Credo che tra Berlusconi e Bondi sia accaduto qualcosa, ovvero che il ministro abbia saputo qualcosa probabilmente riguardo la parte oscura del berlusconismo, che sta emergendo con l’inchiesta di Milano. E che gli ha consigliato di fare un passo indietro. Dopo di che ci sono gli errori che ha commesso da ministro, e da parte di Bondi vi è comunque un’incapacità che viene testimoniata da tutto il partito, di distinguere l’anomalia del progetto politico dalla sorte del leader. Quando un progetto politico chiede di esser salvato, i maggiorenti di un partito in presenza di comportamenti che potrebbero mettere il tutto a repentaglio, dovrebbero andare dal leader e dirgli che così non si può andare avanti. In Italia non succede, non tanto per la categoria del servilismo, ma per la mancanza di autonomia: il progetto politico imprigionato dalla sorte del leader. Bondi vuole risolvere sul piano personale un problema politico. Quel partito, purtroppo, non concepisce le autonomie.

Anche se all’inizio l’esperienza di Forza Italia aveva attirato forze intellettuali autonome…
Penso a Colletti, Melograni, Pera: in loro vi è delusione. Avevano creduto nella spinta modernizzatrice del premier, dopo di che hanno constatato che era fasulla. O ripiegava su strade di interesse personale. In questi soggetti, quindi, è presente una disillusione evidente. Ma dall’altro versante l’incapacità del presidente del Consiglio di preservare tali energie intellettuali, come se non se ne facesse nulla, usandole solo quando sono disponibili a indossare l’elmetto. Quando i talenti intellettuali vengono messi a disposizione di una deriva militare allora sono apprezzati. Ma quando occupano posizioni autonome, questo non interessa.

A proposito di intellettuali organici: Giuliano Ferrara torna in Rai, con una striscia dopo il tg. Una mercificazione dei neuroni?
Ferrara fa un disegno in cui vi è una forzatura ideologica, secondo la quale c’è vita solo nella rottura delle regole. E non può esserci vita all’interno di un percorso più regolato. Come se democrazia, in senso formale del termine, e felicità non potessero essere coniugati.

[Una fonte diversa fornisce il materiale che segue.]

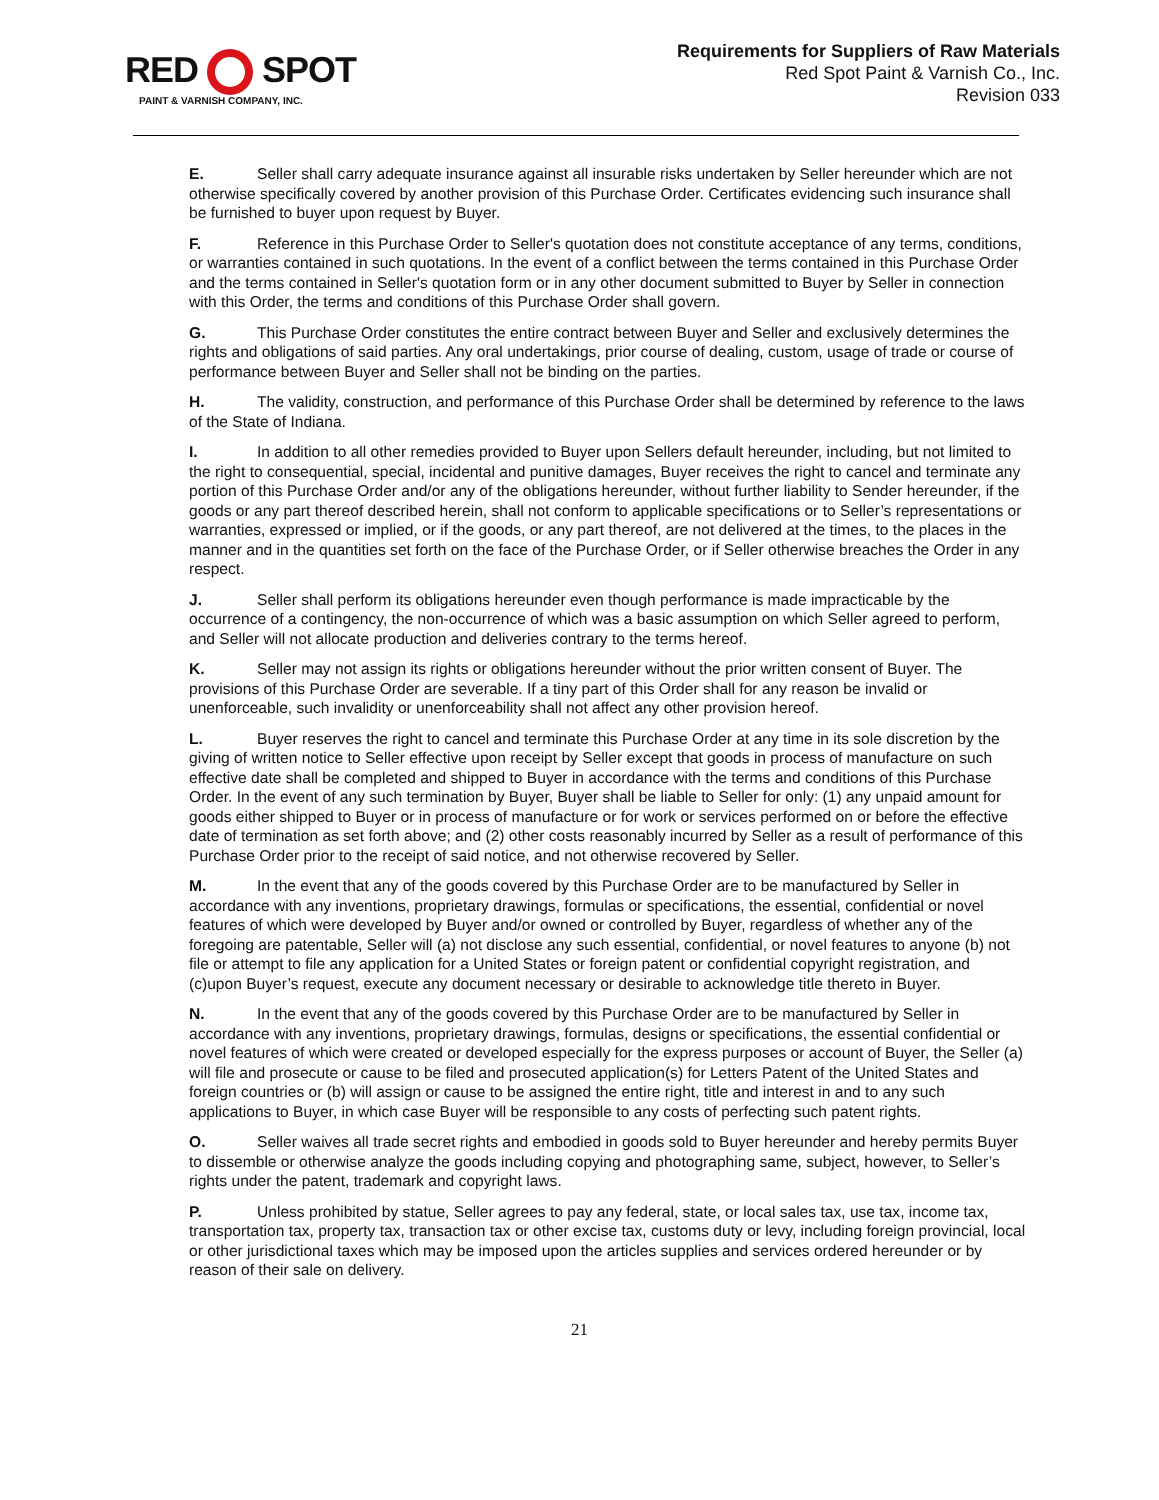RED SPOT
PAINT & VARNISH COMPANY, INC.
Requirements for Suppliers of Raw Materials
Red Spot Paint & Varnish Co., Inc.
Revision 033
E. Seller shall carry adequate insurance against all insurable risks undertaken by Seller hereunder which are not otherwise specifically covered by another provision of this Purchase Order. Certificates evidencing such insurance shall be furnished to buyer upon request by Buyer.
F. Reference in this Purchase Order to Seller's quotation does not constitute acceptance of any terms, conditions, or warranties contained in such quotations. In the event of a conflict between the terms contained in this Purchase Order and the terms contained in Seller's quotation form or in any other document submitted to Buyer by Seller in connection with this Order, the terms and conditions of this Purchase Order shall govern.
G. This Purchase Order constitutes the entire contract between Buyer and Seller and exclusively determines the rights and obligations of said parties. Any oral undertakings, prior course of dealing, custom, usage of trade or course of performance between Buyer and Seller shall not be binding on the parties.
H. The validity, construction, and performance of this Purchase Order shall be determined by reference to the laws of the State of Indiana.
I. In addition to all other remedies provided to Buyer upon Sellers default hereunder, including, but not limited to the right to consequential, special, incidental and punitive damages, Buyer receives the right to cancel and terminate any portion of this Purchase Order and/or any of the obligations hereunder, without further liability to Sender hereunder, if the goods or any part thereof described herein, shall not conform to applicable specifications or to Seller’s representations or warranties, expressed or implied, or if the goods, or any part thereof, are not delivered at the times, to the places in the manner and in the quantities set forth on the face of the Purchase Order, or if Seller otherwise breaches the Order in any respect.
J. Seller shall perform its obligations hereunder even though performance is made impracticable by the occurrence of a contingency, the non-occurrence of which was a basic assumption on which Seller agreed to perform, and Seller will not allocate production and deliveries contrary to the terms hereof.
K. Seller may not assign its rights or obligations hereunder without the prior written consent of Buyer. The provisions of this Purchase Order are severable. If a tiny part of this Order shall for any reason be invalid or unenforceable, such invalidity or unenforceability shall not affect any other provision hereof.
L. Buyer reserves the right to cancel and terminate this Purchase Order at any time in its sole discretion by the giving of written notice to Seller effective upon receipt by Seller except that goods in process of manufacture on such effective date shall be completed and shipped to Buyer in accordance with the terms and conditions of this Purchase Order. In the event of any such termination by Buyer, Buyer shall be liable to Seller for only: (1) any unpaid amount for goods either shipped to Buyer or in process of manufacture or for work or services performed on or before the effective date of termination as set forth above; and (2) other costs reasonably incurred by Seller as a result of performance of this Purchase Order prior to the receipt of said notice, and not otherwise recovered by Seller.
M. In the event that any of the goods covered by this Purchase Order are to be manufactured by Seller in accordance with any inventions, proprietary drawings, formulas or specifications, the essential, confidential or novel features of which were developed by Buyer and/or owned or controlled by Buyer, regardless of whether any of the foregoing are patentable, Seller will (a) not disclose any such essential, confidential, or novel features to anyone (b) not file or attempt to file any application for a United States or foreign patent or confidential copyright registration, and (c)upon Buyer’s request, execute any document necessary or desirable to acknowledge title thereto in Buyer.
N. In the event that any of the goods covered by this Purchase Order are to be manufactured by Seller in accordance with any inventions, proprietary drawings, formulas, designs or specifications, the essential confidential or novel features of which were created or developed especially for the express purposes or account of Buyer, the Seller (a) will file and prosecute or cause to be filed and prosecuted application(s) for Letters Patent of the United States and foreign countries or (b) will assign or cause to be assigned the entire right, title and interest in and to any such applications to Buyer, in which case Buyer will be responsible to any costs of perfecting such patent rights.
O. Seller waives all trade secret rights and embodied in goods sold to Buyer hereunder and hereby permits Buyer to dissemble or otherwise analyze the goods including copying and photographing same, subject, however, to Seller’s rights under the patent, trademark and copyright laws.
P. Unless prohibited by statue, Seller agrees to pay any federal, state, or local sales tax, use tax, income tax, transportation tax, property tax, transaction tax or other excise tax, customs duty or levy, including foreign provincial, local or other jurisdictional taxes which may be imposed upon the articles supplies and services ordered hereunder or by reason of their sale on delivery.
21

Matteo Renzi, passando al Pd, dice che le firme non servono a nulla, augurandosi che Berlusconi possa dimostrare la sua innocenza, e il rifiuto verso quello che chiama tatticismo. Cosa propone in concreto?
Non mi appassiona la diatriba tra berlusconismo sì o no. Mi accontenterei di qualcosa che sta nel mezzo o che sta prima: che giudizio si offre del berlusconismo. Sono modi di non rispondere alle domande: che giudizio dare quindi sull’attività del governo e purtroppo del Parlamento, in questa confusione italiana tra legislativo ed esecutivo? Un panorama che risulta centrifugato dalle vicende personali del Presidente del Consiglio. Che giudizio dare della sua vita privata? Che non interessa poi tanto, ma sulla quale la figlia Barbara ha detto che un leader politico deve rispondere in pubblico della sua vita privata e, aggiungo, soprattutto quando imbarazza le istituzioni. Il problema è un altro, concerne l’idea di sé, del mondo, che questi comportamenti del premier proiettano.

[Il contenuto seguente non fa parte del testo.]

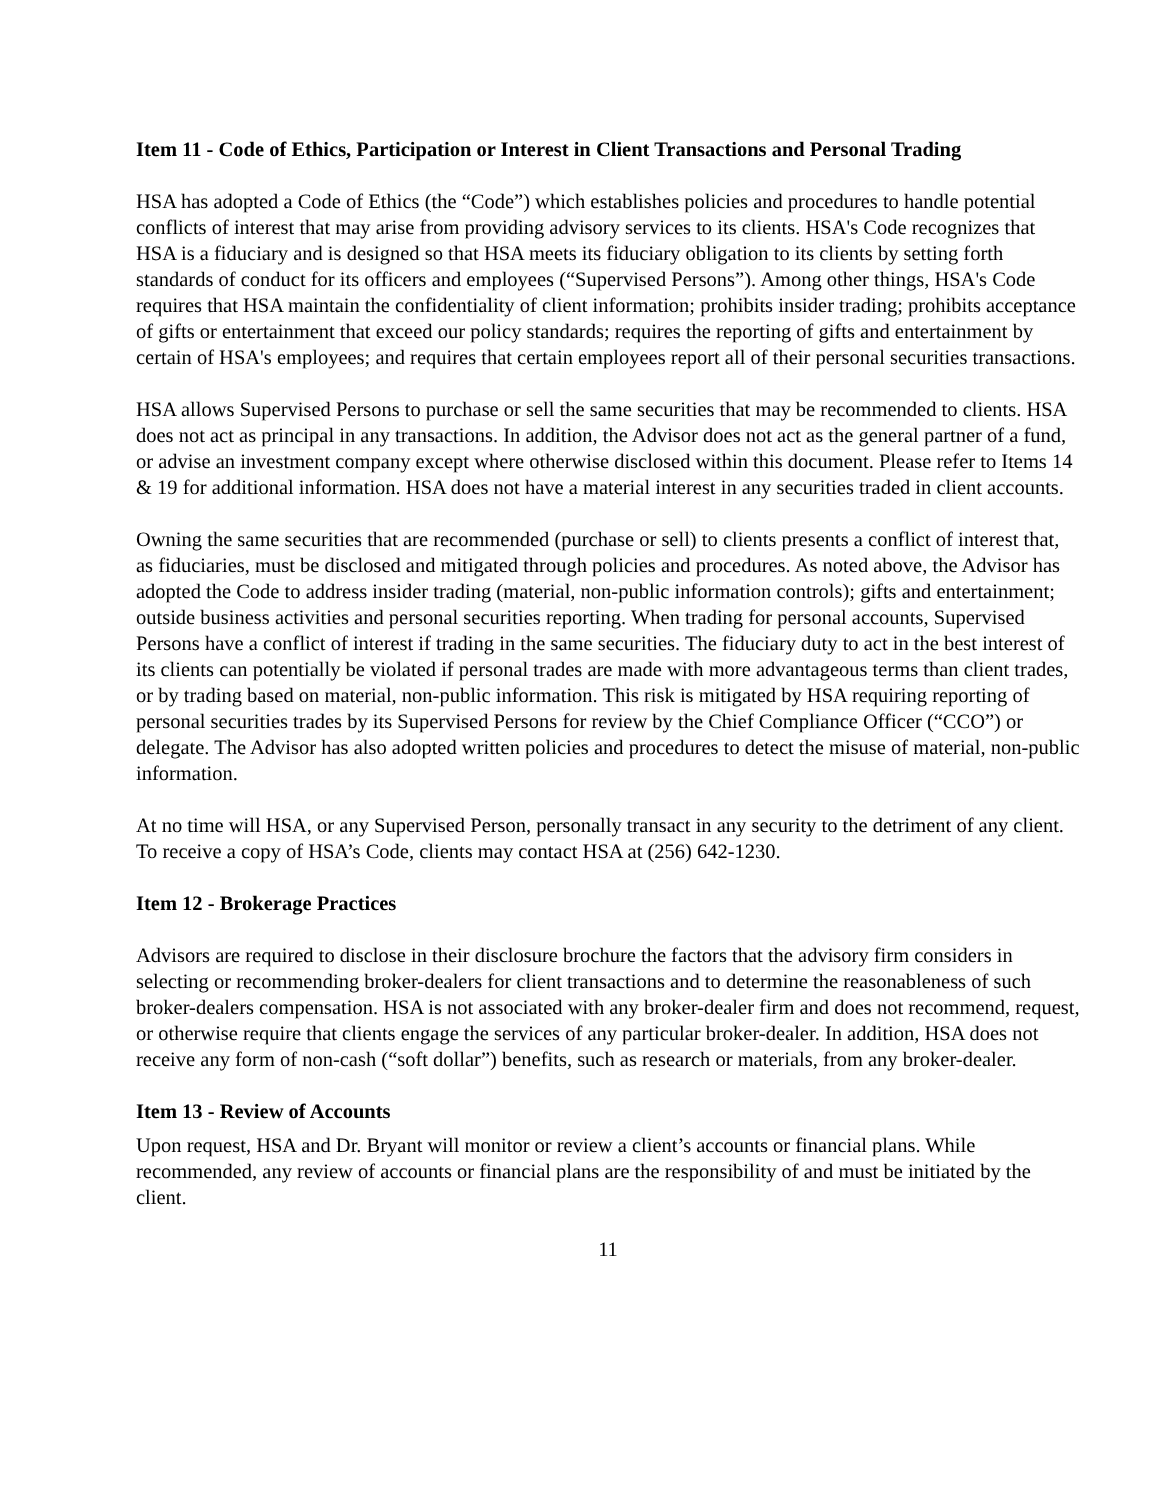Item 11 - Code of Ethics, Participation or Interest in Client Transactions and Personal Trading
HSA has adopted a Code of Ethics (the “Code”) which establishes policies and procedures to handle potential conflicts of interest that may arise from providing advisory services to its clients. HSA's Code recognizes that HSA is a fiduciary and is designed so that HSA meets its fiduciary obligation to its clients by setting forth standards of conduct for its officers and employees (“Supervised Persons”). Among other things, HSA's Code requires that HSA maintain the confidentiality of client information; prohibits insider trading; prohibits acceptance of gifts or entertainment that exceed our policy standards; requires the reporting of gifts and entertainment by certain of HSA's employees; and requires that certain employees report all of their personal securities transactions.
HSA allows Supervised Persons to purchase or sell the same securities that may be recommended to clients. HSA does not act as principal in any transactions. In addition, the Advisor does not act as the general partner of a fund, or advise an investment company except where otherwise disclosed within this document. Please refer to Items 14 & 19 for additional information. HSA does not have a material interest in any securities traded in client accounts.
Owning the same securities that are recommended (purchase or sell) to clients presents a conflict of interest that, as fiduciaries, must be disclosed and mitigated through policies and procedures. As noted above, the Advisor has adopted the Code to address insider trading (material, non-public information controls); gifts and entertainment; outside business activities and personal securities reporting. When trading for personal accounts, Supervised Persons have a conflict of interest if trading in the same securities. The fiduciary duty to act in the best interest of its clients can potentially be violated if personal trades are made with more advantageous terms than client trades, or by trading based on material, non-public information. This risk is mitigated by HSA requiring reporting of personal securities trades by its Supervised Persons for review by the Chief Compliance Officer (“CCO”) or delegate. The Advisor has also adopted written policies and procedures to detect the misuse of material, non-public information.
At no time will HSA, or any Supervised Person, personally transact in any security to the detriment of any client. To receive a copy of HSA’s Code, clients may contact HSA at (256) 642-1230.
Item 12 - Brokerage Practices
Advisors are required to disclose in their disclosure brochure the factors that the advisory firm considers in selecting or recommending broker-dealers for client transactions and to determine the reasonableness of such broker-dealers compensation. HSA is not associated with any broker-dealer firm and does not recommend, request, or otherwise require that clients engage the services of any particular broker-dealer. In addition, HSA does not receive any form of non-cash (“soft dollar”) benefits, such as research or materials, from any broker-dealer.
Item 13 - Review of Accounts
Upon request, HSA and Dr. Bryant will monitor or review a client’s accounts or financial plans. While recommended, any review of accounts or financial plans are the responsibility of and must be initiated by the client.
11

Però il sindaco di Torino Chiamparino ha mostrato lucidità quando ha rilevato che la sinistra non ha intercettato i cambiamenti sociali del Paese…
La comunicazione serve ad annunciare la politica e ad annunciarla, poi c’è un pezzo di strada che la politica deve fare in prima persona. Credo che ci dovremmo abituare a giudicare i leader non solo dentro le categorie del berlusconismo, o quella meta politica del carisma. Ma comprendere come i leader possano essere giudicati sulla base della capacità di rispecchiare interessi legittimi: un progetto politico serve a parlare alla gente, questo si chiederà dopo il berlusconismo.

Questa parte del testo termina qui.